#### REQUIRED ACTION:
What is needed is a faithful transcription of all the data below, pictures excluded.

#### EXTRACTED RECORDS:
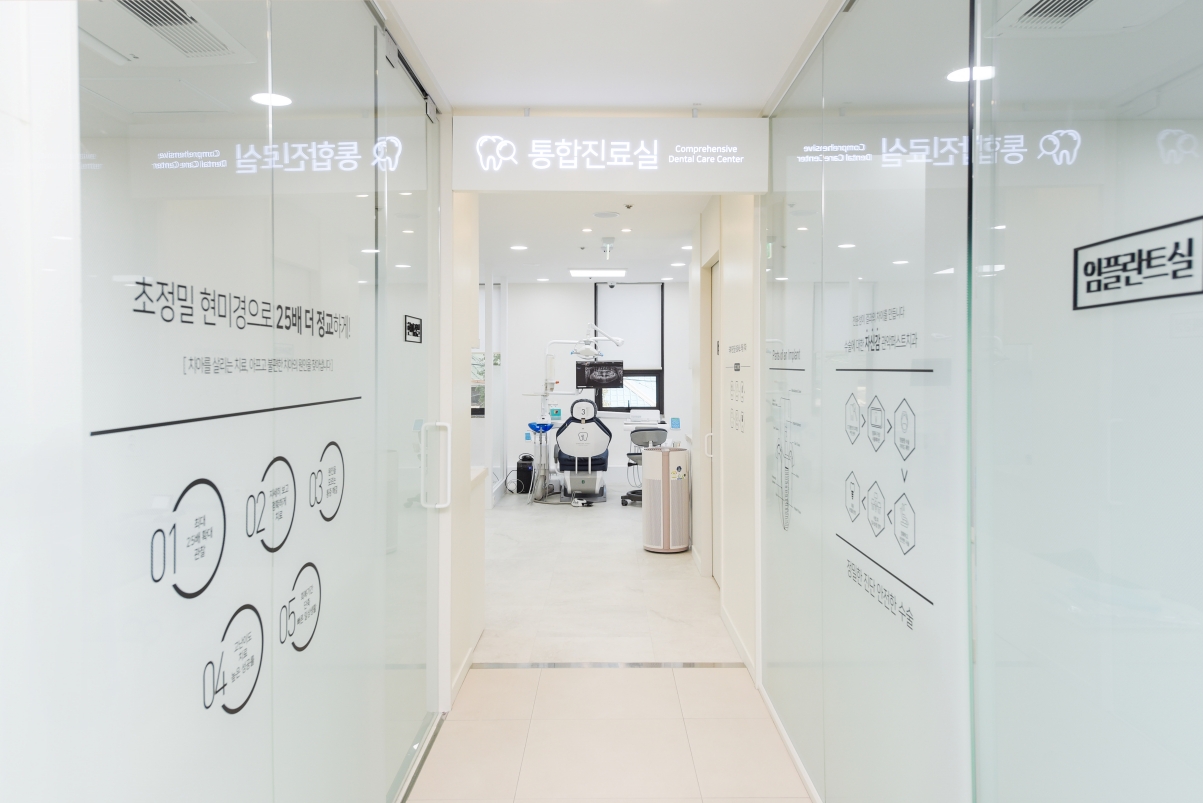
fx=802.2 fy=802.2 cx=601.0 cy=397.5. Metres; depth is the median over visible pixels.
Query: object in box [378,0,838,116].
ceiling
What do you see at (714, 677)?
floor
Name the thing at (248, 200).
left glass wall
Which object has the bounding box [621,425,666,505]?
stool
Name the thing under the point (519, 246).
ceiling light
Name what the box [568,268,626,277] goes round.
ceiling light
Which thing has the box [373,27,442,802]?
glass door
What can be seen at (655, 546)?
air purifier
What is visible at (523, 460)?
computer tower
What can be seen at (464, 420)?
left wall
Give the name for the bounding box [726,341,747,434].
wall lettering
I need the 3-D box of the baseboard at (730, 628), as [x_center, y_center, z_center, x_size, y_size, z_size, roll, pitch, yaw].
[0.689,1.217,4.053,0.014,0.086,1.086,0,1,0]
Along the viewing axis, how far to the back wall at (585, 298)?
10.12 m
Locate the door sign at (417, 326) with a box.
[404,315,421,343]
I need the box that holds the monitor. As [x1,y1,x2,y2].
[576,360,623,387]
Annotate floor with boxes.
[406,484,818,802]
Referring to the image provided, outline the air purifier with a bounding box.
[641,444,689,553]
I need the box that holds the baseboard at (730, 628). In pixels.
[721,604,757,681]
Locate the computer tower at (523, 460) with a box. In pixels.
[515,453,534,493]
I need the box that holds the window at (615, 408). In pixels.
[594,283,664,413]
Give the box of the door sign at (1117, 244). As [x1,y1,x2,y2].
[1073,215,1202,310]
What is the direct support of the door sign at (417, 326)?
attached to the glass door at (422, 254)
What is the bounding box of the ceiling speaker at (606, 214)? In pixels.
[592,210,618,218]
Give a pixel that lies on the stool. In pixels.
(634, 460)
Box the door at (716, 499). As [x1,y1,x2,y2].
[704,258,721,583]
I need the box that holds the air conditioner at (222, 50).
[83,0,253,66]
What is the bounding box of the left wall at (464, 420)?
[442,180,482,708]
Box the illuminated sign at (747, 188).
[456,116,770,191]
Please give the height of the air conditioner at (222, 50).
0.109 m
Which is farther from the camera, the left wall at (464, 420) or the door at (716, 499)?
the door at (716, 499)
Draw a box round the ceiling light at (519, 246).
[510,244,527,250]
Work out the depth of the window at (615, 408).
10.13 m
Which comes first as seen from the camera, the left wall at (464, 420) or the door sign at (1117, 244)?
the door sign at (1117, 244)
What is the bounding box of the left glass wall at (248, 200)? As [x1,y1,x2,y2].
[51,0,426,802]
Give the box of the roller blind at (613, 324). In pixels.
[595,284,662,366]
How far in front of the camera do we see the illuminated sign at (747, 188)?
3.29 m
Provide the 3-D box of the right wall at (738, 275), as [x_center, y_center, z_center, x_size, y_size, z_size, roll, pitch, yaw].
[0.750,-0.021,4.878,0.182,2.538,2.885,0,1,0]
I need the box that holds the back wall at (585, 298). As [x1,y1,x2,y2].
[481,279,690,492]
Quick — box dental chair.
[554,396,610,502]
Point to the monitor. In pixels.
(601, 375)
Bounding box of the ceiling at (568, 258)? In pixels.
[479,192,708,283]
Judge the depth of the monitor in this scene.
9.75 m
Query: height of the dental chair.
1.140 m
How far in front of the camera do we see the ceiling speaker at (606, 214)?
5.47 m
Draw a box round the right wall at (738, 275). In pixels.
[689,192,759,677]
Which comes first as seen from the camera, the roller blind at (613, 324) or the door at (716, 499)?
the door at (716, 499)
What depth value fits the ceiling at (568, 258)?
6.65 m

#### WORKED SOLUTION:
fx=802.2 fy=802.2 cx=601.0 cy=397.5. Metres; depth is the median over visible pixels.
Query: object in box [378,0,838,116].
ceiling
What do you see at (714, 677)?
floor
Name the thing at (248, 200).
left glass wall
Which object has the bounding box [621,425,666,505]?
stool
Name the thing under the point (519, 246).
ceiling light
Name what the box [568,268,626,277] goes round.
ceiling light
Which thing has the box [373,27,442,802]?
glass door
What can be seen at (655, 546)?
air purifier
What is visible at (523, 460)?
computer tower
What can be seen at (464, 420)?
left wall
Give the name for the bounding box [726,341,747,434].
wall lettering
I need the 3-D box of the baseboard at (730, 628), as [x_center, y_center, z_center, x_size, y_size, z_size, roll, pitch, yaw].
[0.689,1.217,4.053,0.014,0.086,1.086,0,1,0]
Along the viewing axis, how far to the back wall at (585, 298)?
10.12 m
Locate the door sign at (417, 326) with a box.
[404,315,421,343]
I need the box that holds the monitor. As [x1,y1,x2,y2].
[576,360,623,387]
Annotate floor with boxes.
[406,484,818,802]
Referring to the image provided, outline the air purifier with a bounding box.
[641,444,689,553]
I need the box that holds the baseboard at (730, 628). In pixels.
[721,604,757,681]
Locate the computer tower at (523, 460) with a box. In pixels.
[515,453,534,493]
I need the box that holds the window at (615, 408). In pixels.
[594,283,664,413]
Give the box of the door sign at (1117, 244). As [x1,y1,x2,y2].
[1073,215,1202,310]
What is the direct support of the door sign at (417, 326)?
attached to the glass door at (422, 254)
What is the bounding box of the ceiling speaker at (606, 214)? In pixels.
[592,210,618,218]
Give a pixel that lies on the stool. In pixels.
(634, 460)
Box the door at (716, 499). As [x1,y1,x2,y2].
[704,258,721,583]
I need the box that holds the air conditioner at (222, 50).
[83,0,253,66]
What is the bounding box of the left wall at (464, 420)?
[442,180,482,708]
Box the illuminated sign at (747, 188).
[456,116,770,191]
Please give the height of the air conditioner at (222, 50).
0.109 m
Which is farther from the camera, the left wall at (464, 420) or the door at (716, 499)?
the door at (716, 499)
Draw a box round the ceiling light at (519, 246).
[510,244,527,250]
Work out the depth of the window at (615, 408).
10.13 m
Which comes first as seen from the camera, the left wall at (464, 420) or the door sign at (1117, 244)?
the door sign at (1117, 244)
What is the bounding box of the left glass wall at (248, 200)? As [x1,y1,x2,y2].
[51,0,426,802]
Give the box of the roller blind at (613, 324). In pixels.
[595,284,662,366]
How far in front of the camera do we see the illuminated sign at (747, 188)?
3.29 m
Provide the 3-D box of the right wall at (738, 275), as [x_center, y_center, z_center, x_size, y_size, z_size, roll, pitch, yaw].
[0.750,-0.021,4.878,0.182,2.538,2.885,0,1,0]
I need the box that holds the back wall at (585, 298). As [x1,y1,x2,y2].
[481,279,690,492]
Quick — box dental chair.
[554,396,610,502]
Point to the monitor. In pixels.
(601, 375)
Bounding box of the ceiling at (568, 258)? In pixels.
[479,192,708,283]
Judge the depth of the monitor in this scene.
9.75 m
Query: height of the dental chair.
1.140 m
How far in front of the camera do we see the ceiling speaker at (606, 214)?
5.47 m
Draw a box round the right wall at (738, 275). In pixels.
[689,192,759,677]
Which comes first as seen from the camera, the roller blind at (613, 324) or the door at (716, 499)?
the door at (716, 499)
What depth value fits the ceiling at (568, 258)?
6.65 m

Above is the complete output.